A high-performance similarity search engine that runs entirely on the local machine. Finds the most similar items to a given query from a large dataset without cloud dependencies, prioritizing privacy and performance.
- Privacy-Focused: All data and computations remain local.
- High Performance & Scalability:
- Support for 1M+ images/content items.
- Efficient handling of multi-TB datasets.
- Optimized for high-throughput disk reads and low-latency search.
- Simple API: Easy-to-use Python API and CLI.

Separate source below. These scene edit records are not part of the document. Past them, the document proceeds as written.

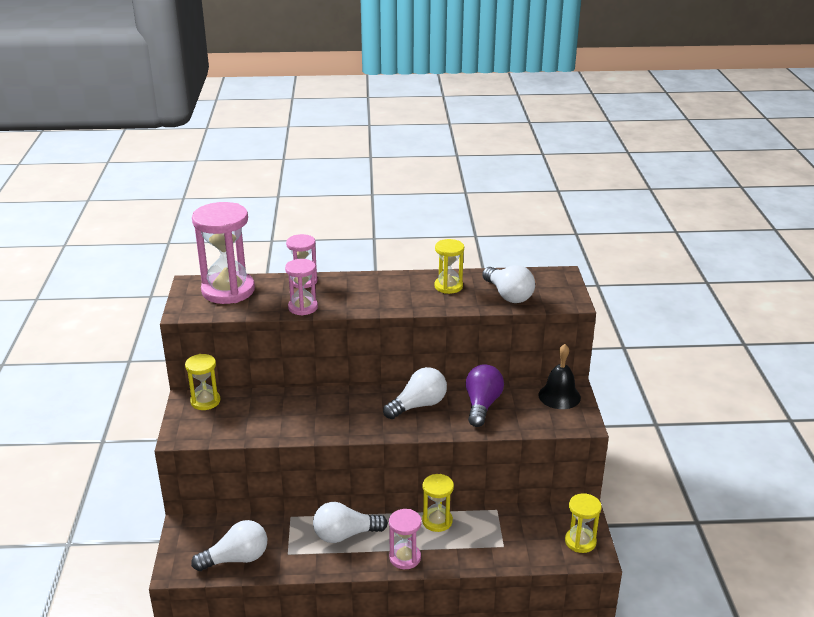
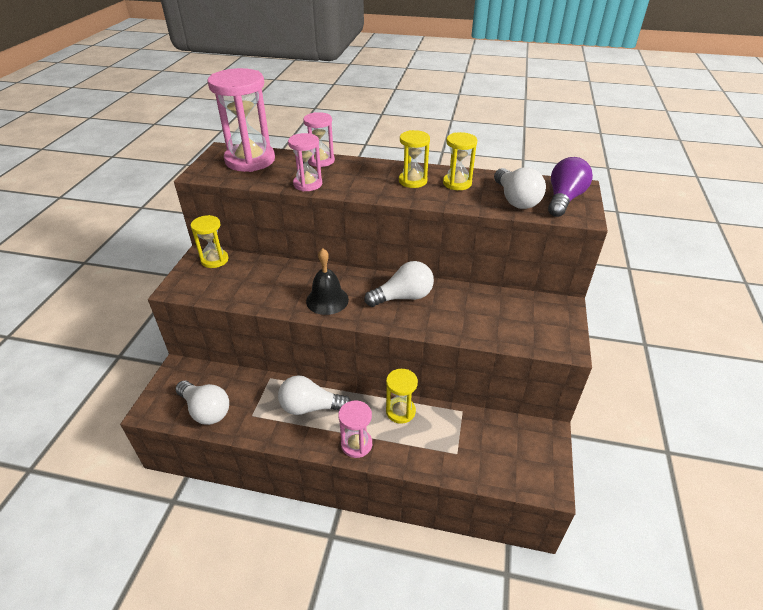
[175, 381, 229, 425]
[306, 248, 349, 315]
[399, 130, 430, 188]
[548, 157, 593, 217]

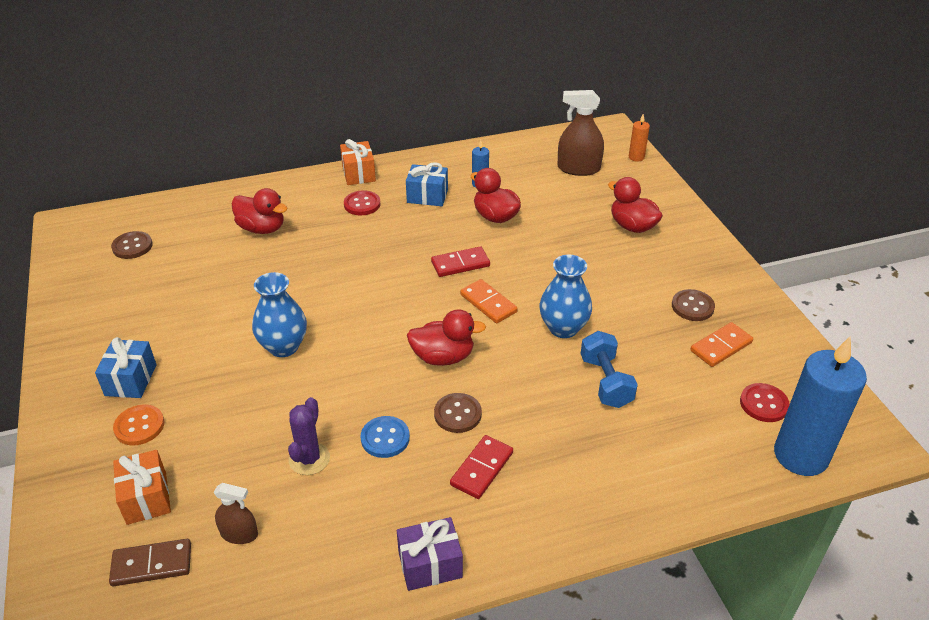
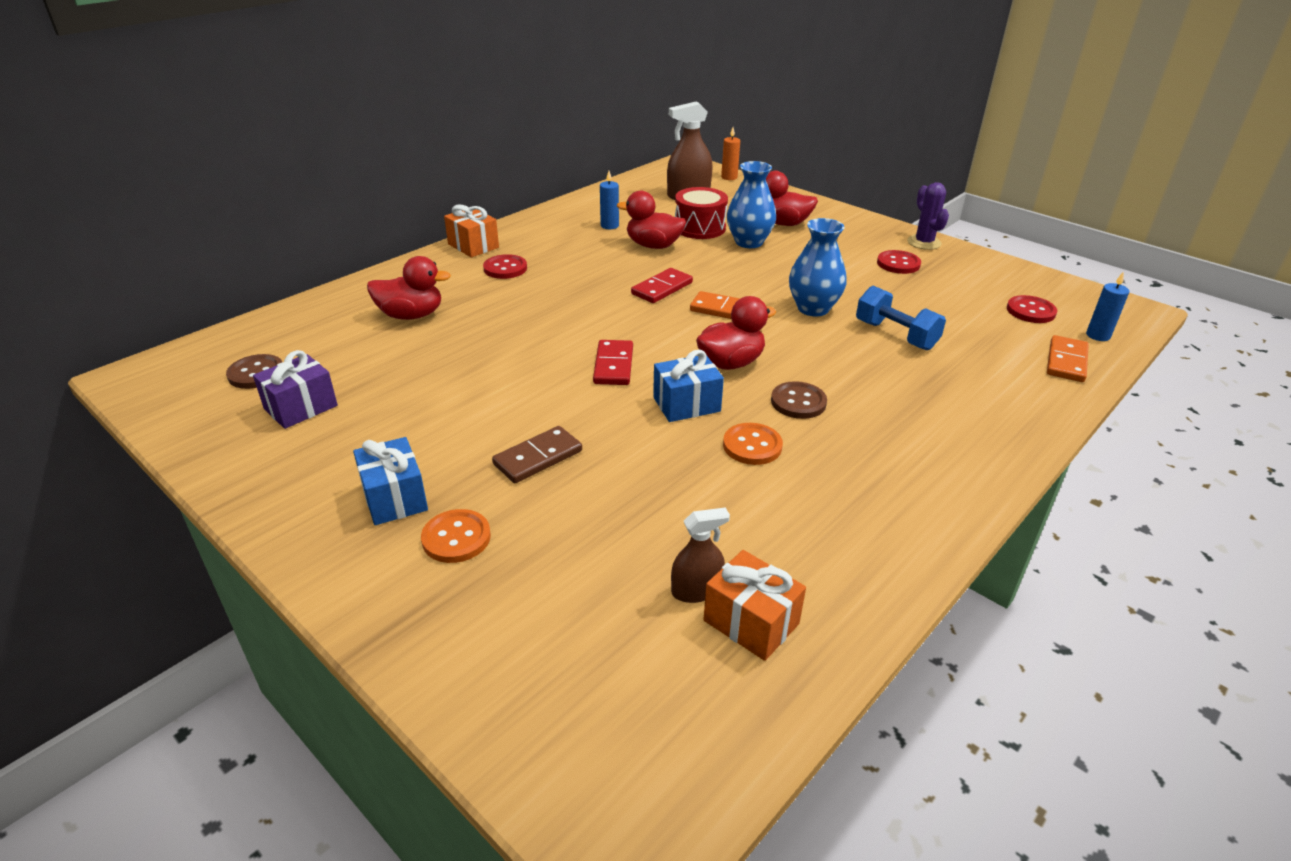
[253, 350, 338, 429]
[492, 426, 582, 483]
[593, 340, 633, 385]
[653, 350, 724, 422]
[675, 187, 728, 239]
[703, 550, 806, 661]
[723, 423, 783, 465]
[727, 161, 776, 248]
[877, 250, 921, 274]
[907, 182, 949, 250]
[1047, 335, 1089, 382]
[1086, 271, 1129, 341]

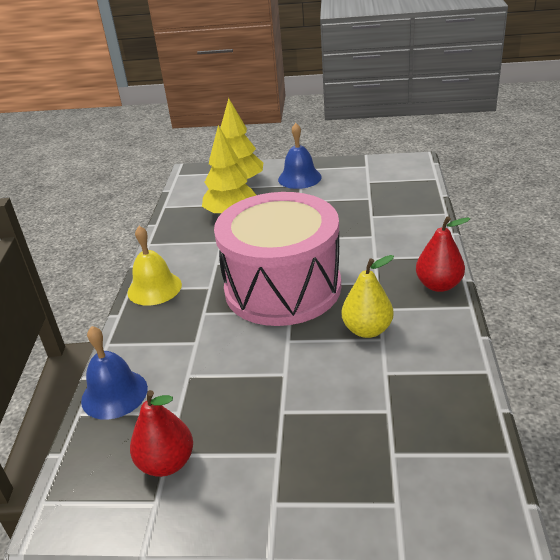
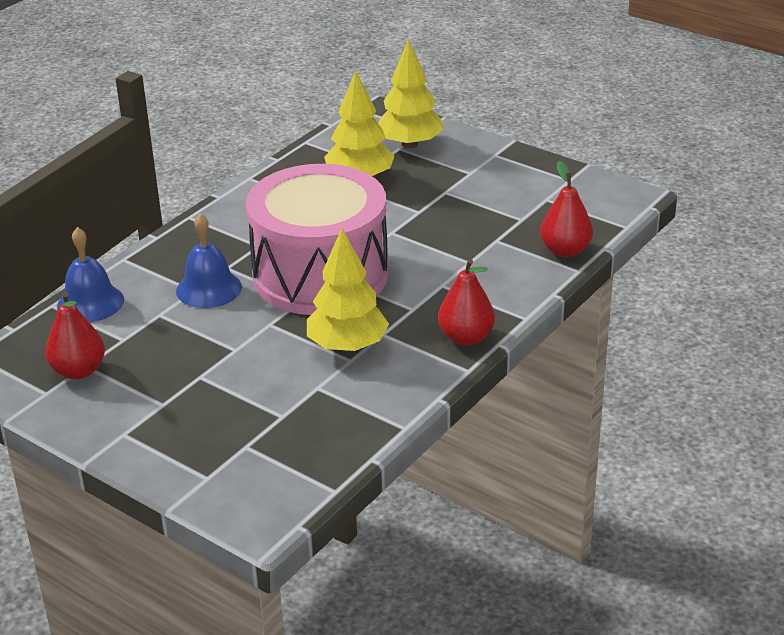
[176, 213, 242, 308]
[307, 228, 389, 352]
[540, 161, 593, 257]
[127, 226, 182, 306] (first image)

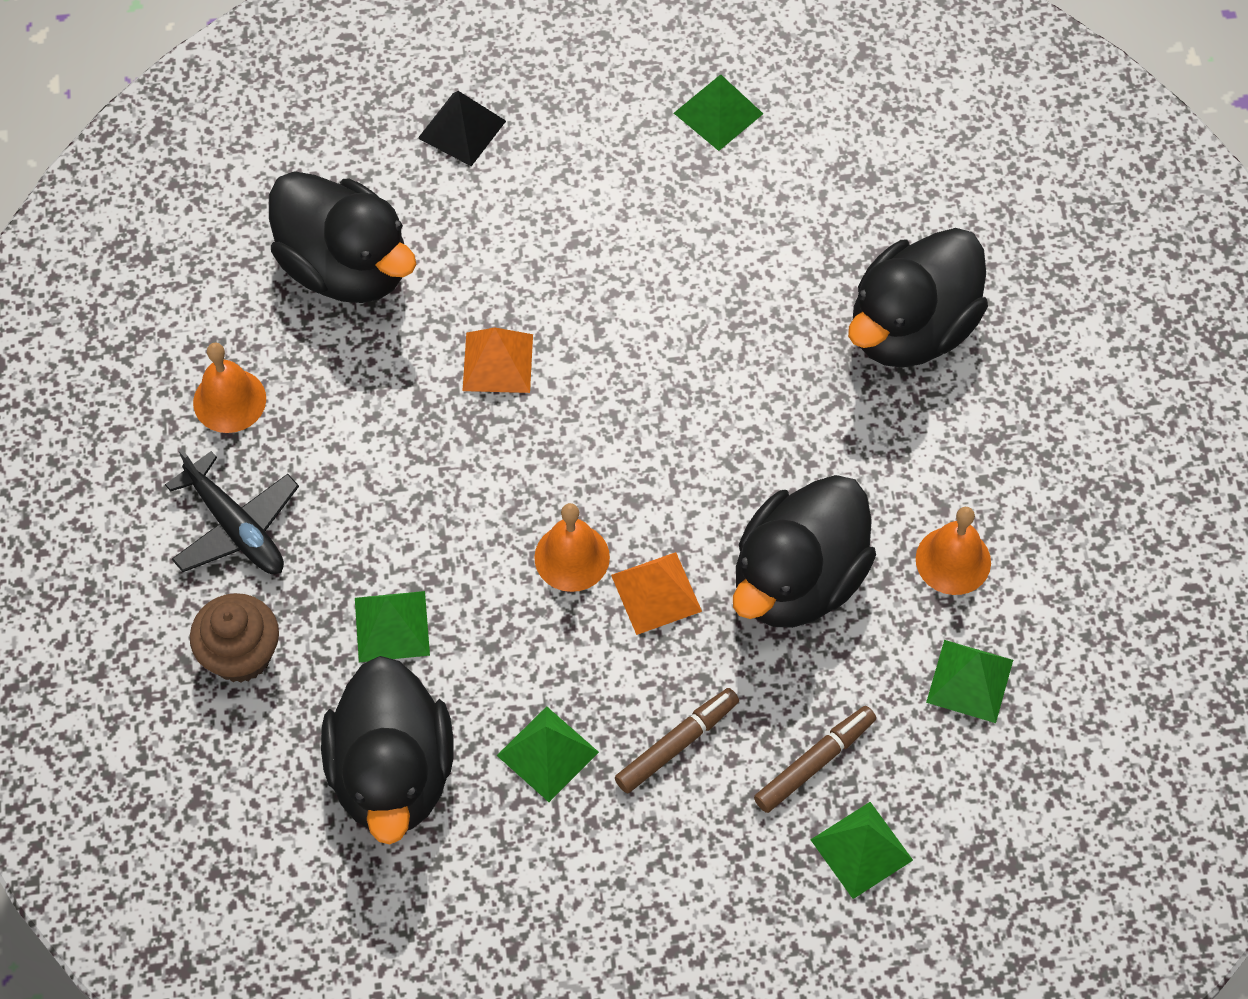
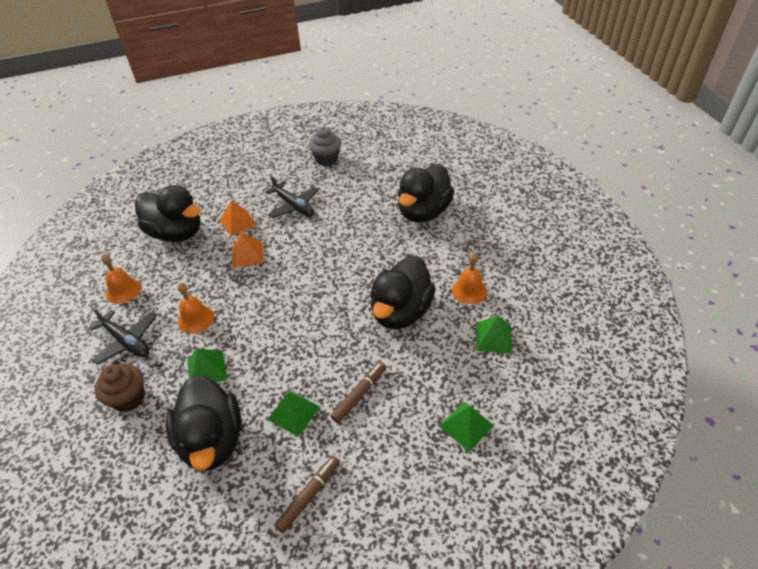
[177, 283, 214, 334]
[219, 200, 257, 236]
[265, 176, 319, 218]
[274, 456, 340, 533]
[309, 127, 341, 166]
[418, 91, 506, 166] (first image)

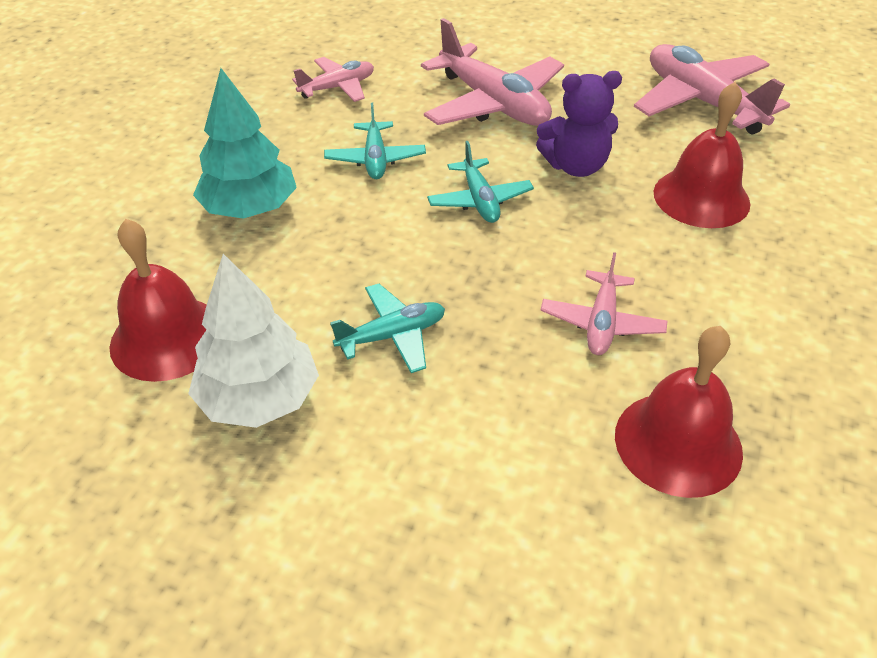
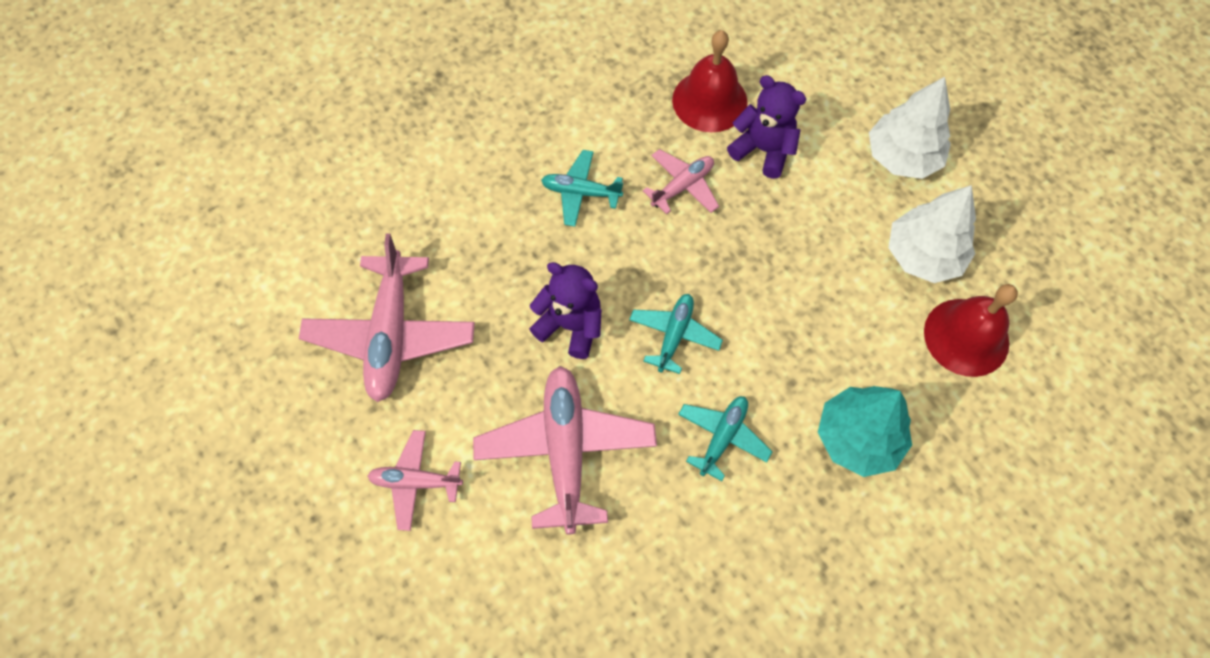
[368, 430, 463, 531]
[541, 150, 623, 227]
[727, 75, 806, 179]
[869, 77, 951, 179]
[654, 82, 751, 228] (first image)

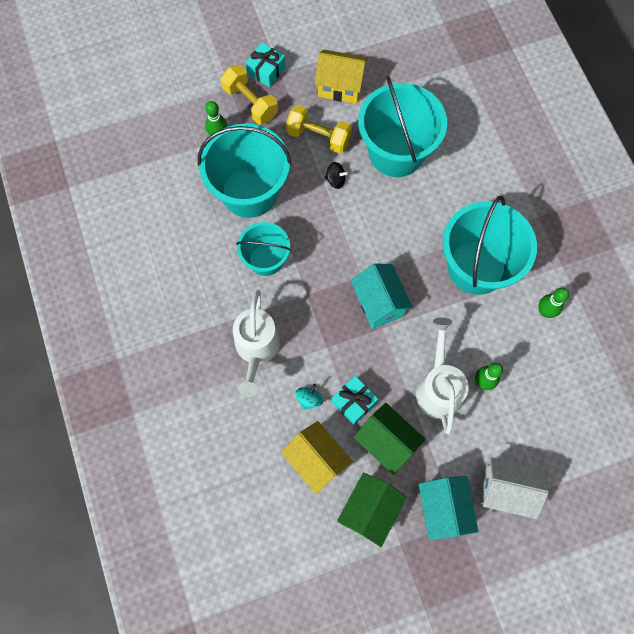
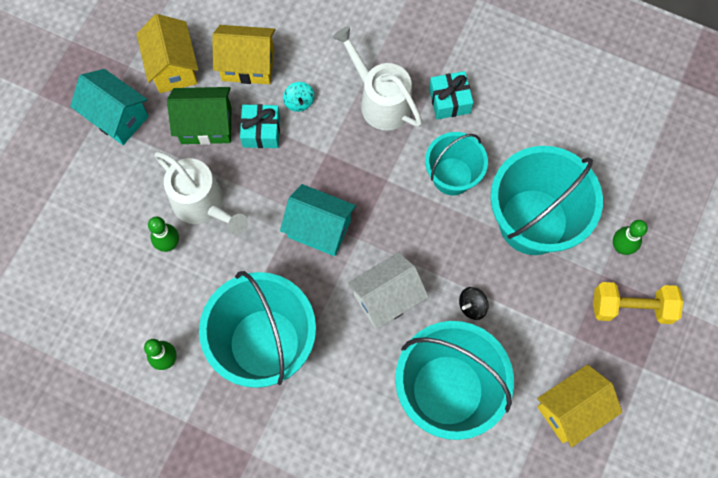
[136, 14, 198, 93]
[348, 252, 429, 329]
[429, 71, 473, 120]
[286, 105, 352, 154] (first image)

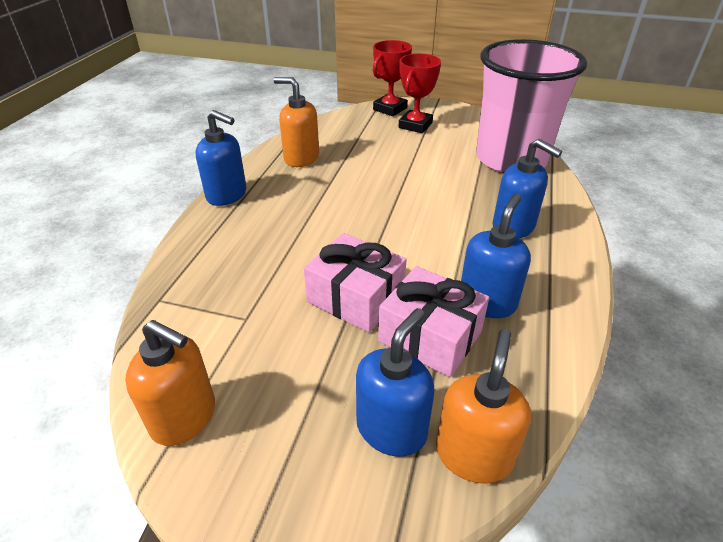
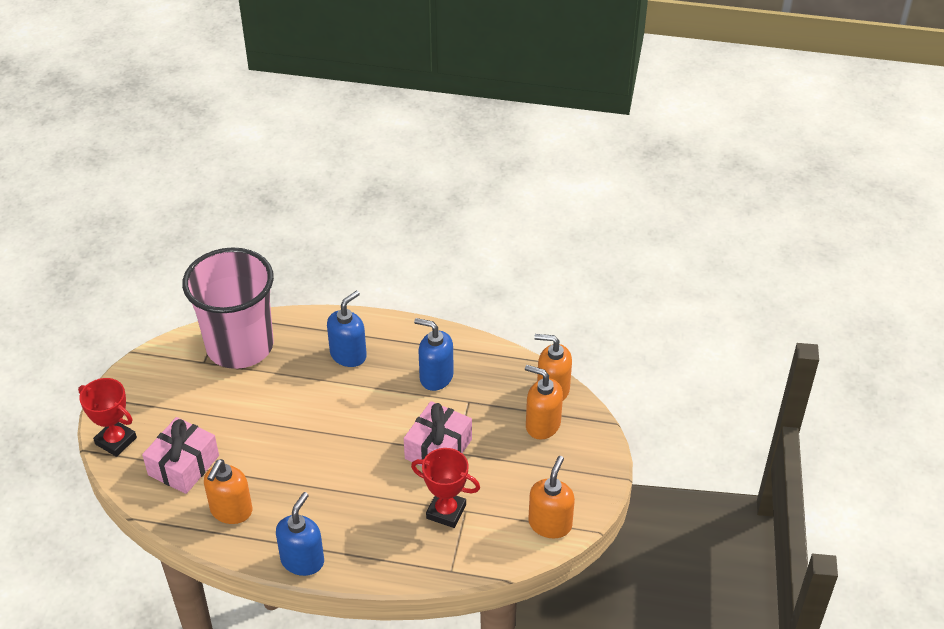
[142, 417, 219, 494]
[411, 448, 480, 528]
[525, 365, 563, 440]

┌────────────────────────────────────────────────────┐
│ main.py (CLI: ingest / search / create-index) │
├────────────────────────────────────────────────────┤
│ similarity_engine.py (SimilarityEngine) │
│ ├── Lazy CLIP model loading (open_clip) │
│ ├── Parallel ingestion pipeline │
│ ├── IVF-PQ index creation │
│ └── Cross-modal search (image + text) │
├────────────────────────────────────────────────────┤
│ ingestion.py │
│ ├── ImageBatchIterator (lazy dir walk) │
│ ├── ThreadPool image loading & preprocessing │
│ └── Batched CLIP inference (GPU/CPU) │
├────────────────────────────────────────────────────┤
│ LanceDB (disk-backed, memory-mapped, Arrow) │
│ └── IVF-PQ index for sub-100ms ANN search │
└────────────────────────────────────────────────────┘
| Component | Technology | Why |
|---|---|---|
| Vector Store | LanceDB | Disk-native, memory-mapped, zero-copy, handles data >> RAM |
| Embeddings | CLIP ViT-B/32 (open_clip) | Strong image+text embeddings, runs locally |
| Indexing | IVF-PQ (LanceDB built-in) | Sub-100ms search at million scale |
| Parallel I/O | concurrent.futures | ThreadPool for I/O, batched GPU inference |
- Query Latency: < 100ms for ANN search at 1M+ scale.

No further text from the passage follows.